Within the lines below, find those that hold the string "status" and copy each one.

Stored entries
◆ ◆ ◆ ◆

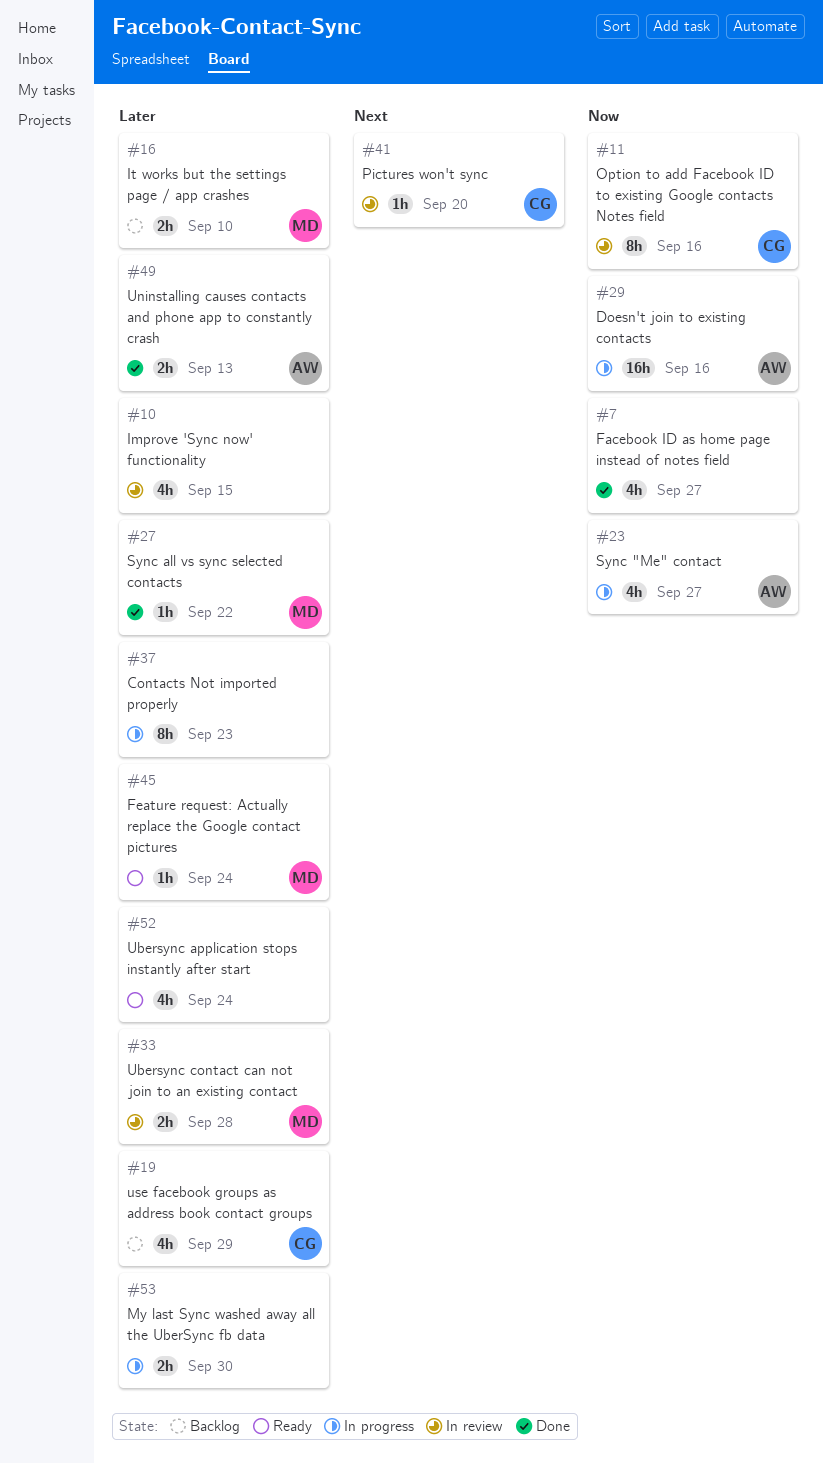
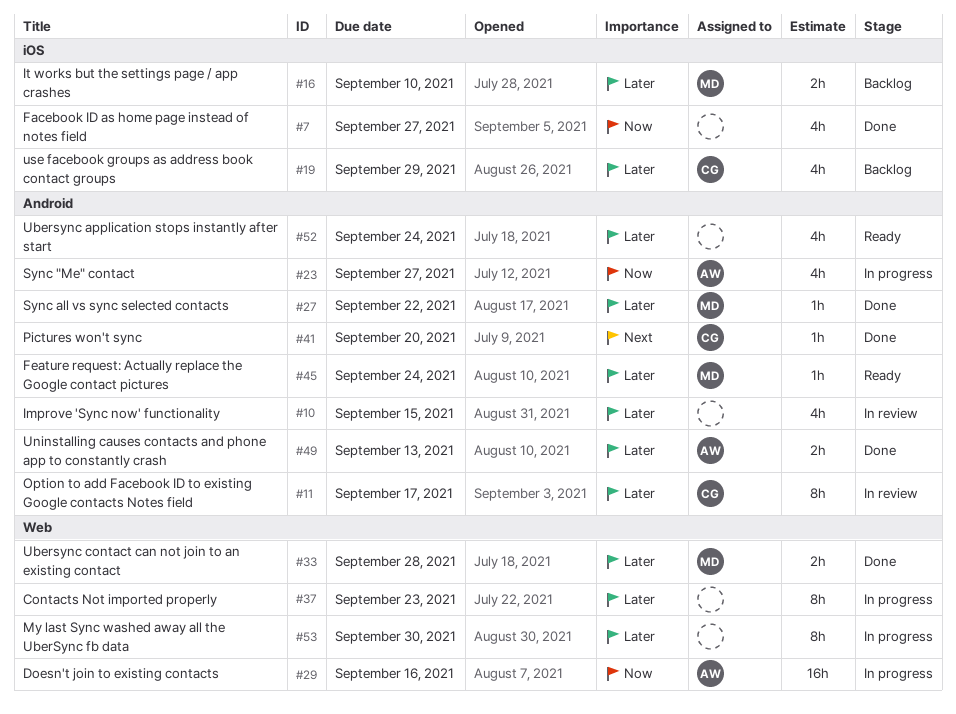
#11, priority: Now -> Later
#11, due: Sep 16 -> Sep 17
#33, status: In review -> Done
#41, status: In review -> Done
#53, estimate: 2h -> 8h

◆ ◆ ◆ ◆

EXERCISE RESPONSE -
#33, status: In review -> Done
#41, status: In review -> Done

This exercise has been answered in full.